We all want to be loved regardless of our mistakes, our temperaments, and faults. I want that security and assurance, but it requires an almost saintly being at the other end. Unconditionally loving someone requires putting aside your ego, forgetting your principles, and releasing your intolerances. The prime examples are mother/ child relations and servant/ God relations. Even the mother/ child relation tends to evolve over time as loving another human being unconditionally can be exhausting, demeaning, demoralizing, and even damaging as it requires an understanding and acceptance beyond the self. I try to unconditionally love someone and even the attempt I make leaves me feeling used, dejected, and degraded as I have to put aside my own opinions, thoughts, and beliefs for her happiness.

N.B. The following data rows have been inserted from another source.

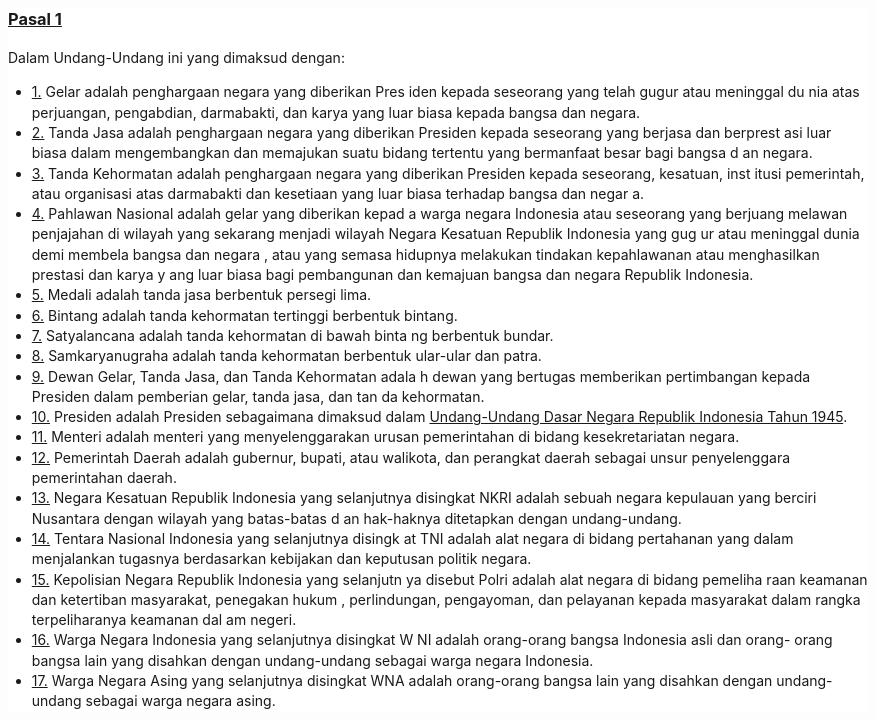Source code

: ### [Pasal 1](http://example.org/legal/peraturan/uu/2009/20/pasal/0001)
Dalam Undang-Undang ini yang dimaksud dengan:
* [1.](http://example.org/legal/peraturan/uu/2009/20/pasal/0001/versi/20090618/huruf/0001) Gelar adalah penghargaan negara yang diberikan Pres iden kepada seseorang yang telah gugur atau meninggal du nia atas perjuangan, pengabdian, darmabakti, dan karya yang luar biasa kepada bangsa dan negara.
* [2.](http://example.org/legal/peraturan/uu/2009/20/pasal/0001/versi/20090618/huruf/0002) Tanda Jasa adalah penghargaan negara yang diberikan Presiden kepada seseorang yang berjasa dan berprest asi luar biasa dalam mengembangkan dan memajukan suatu bidang tertentu yang bermanfaat besar bagi bangsa d an negara.
* [3.](http://example.org/legal/peraturan/uu/2009/20/pasal/0001/versi/20090618/huruf/0003) Tanda Kehormatan adalah penghargaan negara yang diberikan Presiden kepada seseorang, kesatuan, inst itusi pemerintah, atau organisasi atas darmabakti dan kesetiaan yang luar biasa terhadap bangsa dan negar a.
* [4.](http://example.org/legal/peraturan/uu/2009/20/pasal/0001/versi/20090618/huruf/0004) Pahlawan Nasional adalah gelar yang diberikan kepad a warga negara Indonesia atau seseorang yang berjuang melawan penjajahan di wilayah yang sekarang menjadi wilayah Negara Kesatuan Republik Indonesia yang gug ur atau meninggal dunia demi membela bangsa dan negara , atau yang semasa hidupnya melakukan tindakan kepahlawanan atau menghasilkan prestasi dan karya y ang luar biasa bagi pembangunan dan kemajuan bangsa dan negara Republik Indonesia.
* [5.](http://example.org/legal/peraturan/uu/2009/20/pasal/0001/versi/20090618/huruf/0005) Medali adalah tanda jasa berbentuk persegi lima.
* [6.](http://example.org/legal/peraturan/uu/2009/20/pasal/0001/versi/20090618/huruf/0006) Bintang adalah tanda kehormatan tertinggi berbentuk bintang.
* [7.](http://example.org/legal/peraturan/uu/2009/20/pasal/0001/versi/20090618/huruf/0007) Satyalancana adalah tanda kehormatan di bawah binta ng berbentuk bundar.
* [8.](http://example.org/legal/peraturan/uu/2009/20/pasal/0001/versi/20090618/huruf/0008) Samkaryanugraha adalah tanda kehormatan berbentuk ular-ular dan patra.
* [9.](http://example.org/legal/peraturan/uu/2009/20/pasal/0001/versi/20090618/huruf/0009) Dewan Gelar, Tanda Jasa, dan Tanda Kehormatan adala h dewan yang bertugas memberikan pertimbangan kepada Presiden dalam pemberian gelar, tanda jasa, dan tan da kehormatan.
* [10.](http://example.org/legal/peraturan/uu/2009/20/pasal/0001/versi/20090618/huruf/0010) Presiden adalah Presiden sebagaimana dimaksud dalam [Undang-Undang Dasar Negara Republik Indonesia Tahun 1945](http://example.org/legal/peraturan/uu).
* [11.](http://example.org/legal/peraturan/uu/2009/20/pasal/0001/versi/20090618/huruf/0011) Menteri adalah menteri yang menyelenggarakan urusan pemerintahan di bidang kesekretariatan negara.
* [12.](http://example.org/legal/peraturan/uu/2009/20/pasal/0001/versi/20090618/huruf/0012) Pemerintah Daerah adalah gubernur, bupati, atau walikota, dan perangkat daerah sebagai unsur penyelenggara pemerintahan daerah.
* [13.](http://example.org/legal/peraturan/uu/2009/20/pasal/0001/versi/20090618/huruf/0013) Negara Kesatuan Republik Indonesia yang selanjutnya disingkat NKRI adalah sebuah negara kepulauan yang berciri Nusantara dengan wilayah yang batas-batas d an hak-haknya ditetapkan dengan undang-undang.
* [14.](http://example.org/legal/peraturan/uu/2009/20/pasal/0001/versi/20090618/huruf/0014) Tentara Nasional Indonesia yang selanjutnya disingk at TNI adalah alat negara di bidang pertahanan yang dalam menjalankan tugasnya berdasarkan kebijakan dan keputusan politik negara.
* [15.](http://example.org/legal/peraturan/uu/2009/20/pasal/0001/versi/20090618/huruf/0015) Kepolisian Negara Republik Indonesia yang selanjutn ya disebut Polri adalah alat negara di bidang pemeliha raan keamanan dan ketertiban masyarakat, penegakan hukum , perlindungan, pengayoman, dan pelayanan kepada masyarakat dalam rangka terpeliharanya keamanan dal am negeri.
* [16.](http://example.org/legal/peraturan/uu/2009/20/pasal/0001/versi/20090618/huruf/0016) Warga Negara Indonesia yang selanjutnya disingkat W NI adalah orang-orang bangsa Indonesia asli dan orang- orang bangsa lain yang disahkan dengan undang-undang sebagai warga negara Indonesia.
* [17.](http://example.org/legal/peraturan/uu/2009/20/pasal/0001/versi/20090618/huruf/0017) Warga Negara Asing yang selanjutnya disingkat WNA adalah orang-orang bangsa lain yang disahkan dengan undang-undang sebagai warga negara asing.
 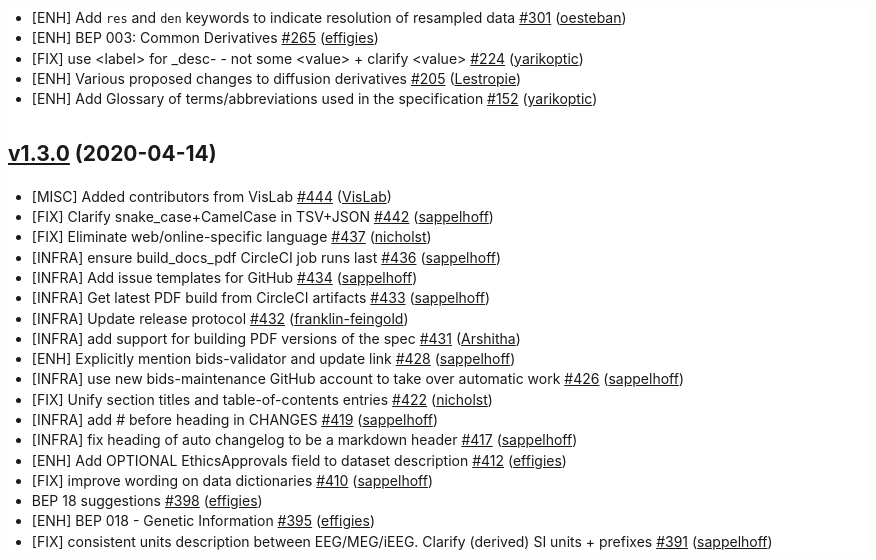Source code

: -   \[ENH] Add `res` and `den` keywords to indicate resolution of resampled data [#301](https://github.com/bids-standard/bids-specification/pull/301) ([oesteban](https://github.com/oesteban))
-   \[ENH] BEP 003: Common Derivatives [#265](https://github.com/bids-standard/bids-specification/pull/265) ([effigies](https://github.com/effigies))
-   \[FIX] use \<label> for \_desc- - not some \<value> + clarify \<value> [#224](https://github.com/bids-standard/bids-specification/pull/224) ([yarikoptic](https://github.com/yarikoptic))
-   \[ENH] Various proposed changes to diffusion derivatives [#205](https://github.com/bids-standard/bids-specification/pull/205) ([Lestropie](https://github.com/Lestropie))
-   \[ENH] Add Glossary of terms/abbreviations used in the specification [#152](https://github.com/bids-standard/bids-specification/pull/152) ([yarikoptic](https://github.com/yarikoptic))

## [v1.3.0](https://bids-specification.readthedocs.io/en/v1.3.0/) (2020-04-14)

-   \[MISC] Added contributors from VisLab [#444](https://github.com/bids-standard/bids-specification/pull/444) ([VisLab](https://github.com/VisLab))
-   \[FIX] Clarify  snake\_case+CamelCase in TSV+JSON [#442](https://github.com/bids-standard/bids-specification/pull/442) ([sappelhoff](https://github.com/sappelhoff))
-   \[FIX] Eliminate web/online-specific language [#437](https://github.com/bids-standard/bids-specification/pull/437) ([nicholst](https://github.com/nicholst))
-   \[INFRA] ensure build\_docs\_pdf CircleCI job runs last [#436](https://github.com/bids-standard/bids-specification/pull/436) ([sappelhoff](https://github.com/sappelhoff))
-   \[INFRA] Add issue templates for GitHub [#434](https://github.com/bids-standard/bids-specification/pull/434) ([sappelhoff](https://github.com/sappelhoff))
-   \[INFRA] Get latest PDF build from CircleCI artifacts [#433](https://github.com/bids-standard/bids-specification/pull/433) ([sappelhoff](https://github.com/sappelhoff))
-   \[INFRA] Update release protocol [#432](https://github.com/bids-standard/bids-specification/pull/432) ([franklin-feingold](https://github.com/franklin-feingold))
-   \[INFRA] add support for building PDF versions of the spec [#431](https://github.com/bids-standard/bids-specification/pull/431) ([Arshitha](https://github.com/Arshitha))
-   \[ENH] Explicitly mention bids-validator and update link [#428](https://github.com/bids-standard/bids-specification/pull/428) ([sappelhoff](https://github.com/sappelhoff))
-   \[INFRA] use new bids-maintenance GitHub account to take over automatic work [#426](https://github.com/bids-standard/bids-specification/pull/426) ([sappelhoff](https://github.com/sappelhoff))
-   \[FIX] Unify section titles and table-of-contents entries [#422](https://github.com/bids-standard/bids-specification/pull/422) ([nicholst](https://github.com/nicholst))
-   \[INFRA] add # before heading in CHANGES [#419](https://github.com/bids-standard/bids-specification/pull/419) ([sappelhoff](https://github.com/sappelhoff))
-   \[INFRA] fix heading of auto changelog to be a markdown header [#417](https://github.com/bids-standard/bids-specification/pull/417) ([sappelhoff](https://github.com/sappelhoff))
-   \[ENH] Add OPTIONAL EthicsApprovals field to dataset description [#412](https://github.com/bids-standard/bids-specification/pull/412) ([effigies](https://github.com/effigies))
-   \[FIX] improve wording on data dictionaries [#410](https://github.com/bids-standard/bids-specification/pull/410) ([sappelhoff](https://github.com/sappelhoff))
-   BEP 18 suggestions [#398](https://github.com/bids-standard/bids-specification/pull/398) ([effigies](https://github.com/effigies))
-   \[ENH] BEP 018 - Genetic Information [#395](https://github.com/bids-standard/bids-specification/pull/395) ([effigies](https://github.com/effigies))
-   \[FIX] consistent units description between EEG/MEG/iEEG. Clarify (derived) SI units + prefixes [#391](https://github.com/bids-standard/bids-specification/pull/391) ([sappelhoff](https://github.com/sappelhoff))
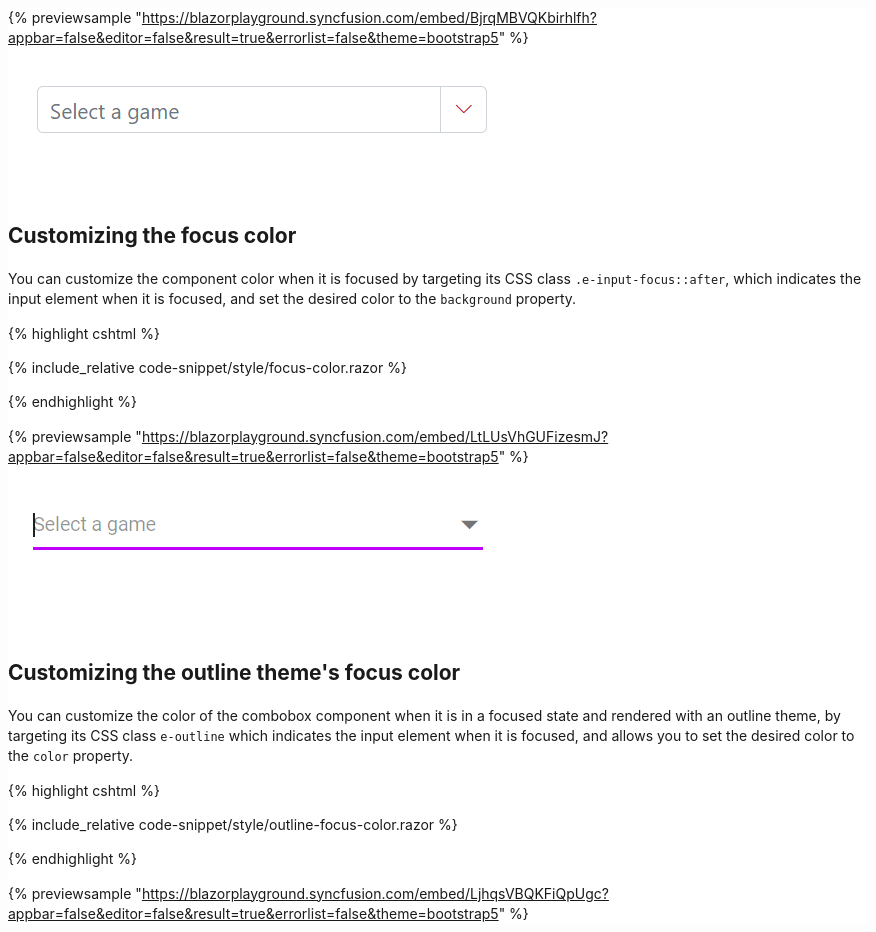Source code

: {% previewsample "https://blazorplayground.syncfusion.com/embed/BjrqMBVQKbirhlfh?appbar=false&editor=false&result=true&errorlist=false&theme=bootstrap5" %}

![Blazor ComboBox icon color](./images/style/blazor_combobox_icon-color.png)

## Customizing the focus color

You can customize the component color when it is focused by targeting its CSS class `.e-input-focus::after`, which indicates the input element when it is focused, and set the desired color to the `background` property.

{% highlight cshtml %}

{% include_relative code-snippet/style/focus-color.razor %}

{% endhighlight %}

{% previewsample "https://blazorplayground.syncfusion.com/embed/LtLUsVhGUFizesmJ?appbar=false&editor=false&result=true&errorlist=false&theme=bootstrap5" %}

![Blazor ComboBox focus color](./images/style/blazor_combobox_focus-color.png)

## Customizing the outline theme's focus color

You can customize the color of the combobox component when it is in a focused state and rendered with an outline theme,  by targeting its CSS class `e-outline` which indicates the input element when it is focused, and allows you to set the desired color to the `color` property.

{% highlight cshtml %}

{% include_relative code-snippet/style/outline-focus-color.razor %}

{% endhighlight %}

{% previewsample "https://blazorplayground.syncfusion.com/embed/LjhqsVBQKFiQpUgc?appbar=false&editor=false&result=true&errorlist=false&theme=bootstrap5" %}
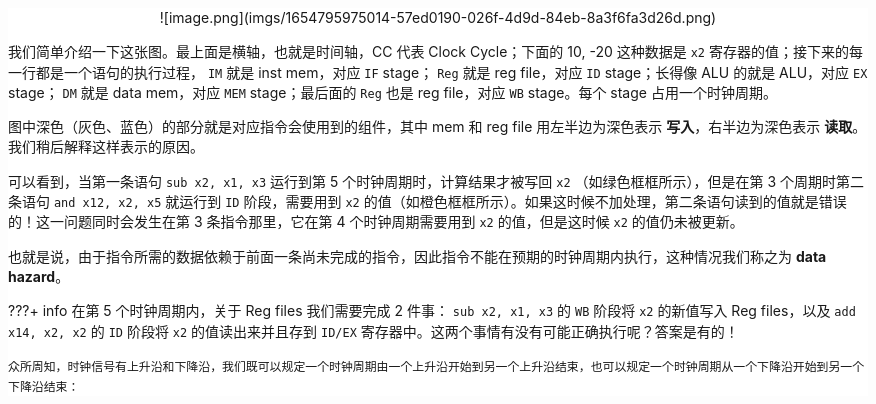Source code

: <center>![image.png](imgs/1654795975014-57ed0190-026f-4d9d-84eb-8a3f6fa3d26d.png)</center>

我们简单介绍一下这张图。最上面是横轴，也就是时间轴，CC 代表 Clock Cycle；下面的 10, -20 这种数据是  `x2`  寄存器的值；接下来的每一行都是一个语句的执行过程，  `IM`  就是 inst mem，对应  `IF`  stage；  `Reg`  就是 reg file，对应  `ID`  stage；长得像 ALU 的就是 ALU，对应  `EX`  stage；  `DM`  就是 data mem，对应  `MEM`  stage；最后面的  `Reg`  也是 reg file，对应  `WB`  stage。每个 stage 占用一个时钟周期。

图中深色（灰色、蓝色）的部分就是对应指令会使用到的组件，其中 mem 和 reg file 用左半边为深色表示 **写入**，右半边为深色表示 **读取**。我们稍后解释这样表示的原因。

可以看到，当第一条语句  `sub x2, x1, x3`  运行到第 5 个时钟周期时，计算结果才被写回  `x2`  （如绿色框框所示），但是在第 3 个周期时第二条语句  `and x12, x2, x5`  就运行到  `ID`  阶段，需要用到  `x2`  的值（如橙色框框所示）。如果这时候不加处理，第二条语句读到的值就是错误的！这一问题同时会发生在第 3 条指令那里，它在第 4 个时钟周期需要用到  `x2`  的值，但是这时候  `x2`  的值仍未被更新。

也就是说，由于指令所需的数据依赖于前面一条尚未完成的指令，因此指令不能在预期的时钟周期内执行，这种情况我们称之为 **data hazard**。

???+ info
	在第 5 个时钟周期内，关于 Reg files 我们需要完成 2 件事：  `sub x2, x1, x3`  的  `WB`  阶段将  `x2`  的新值写入 Reg files，以及  `add x14, x2, x2`  的  `ID`  阶段将  `x2`  的值读出来并且存到  `ID/EX`  寄存器中。这两个事情有没有可能正确执行呢？答案是有的！

	众所周知，时钟信号有上升沿和下降沿，我们既可以规定一个时钟周期由一个上升沿开始到另一个上升沿结束，也可以规定一个时钟周期从一个下降沿开始到另一个下降沿结束：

When we love someone we harbor deep feelings for them that usually help to overcome arguments and disagreements, but there comes a point when will not be able to stand for the grave mistakes, the intolerable abuse, or the inconsiderate behaviors that challenge us. Loving another then reaches its optimal point when both parties have a mutual respect and understanding of the others values, beliefs, and temperament. Unconditional love thus becomes a more elevated experience requiring first wholly loving yourself first. Only when you can absolutely love yourself despite your faults, imperfections, and impurities can you even fathom to unconditionally love other.

Everyone has a limit, a tolerance level and when we understand and accept this we end up in harmonious relationships Life is an adjustment so why wouldn’t we adjust for the ones we love.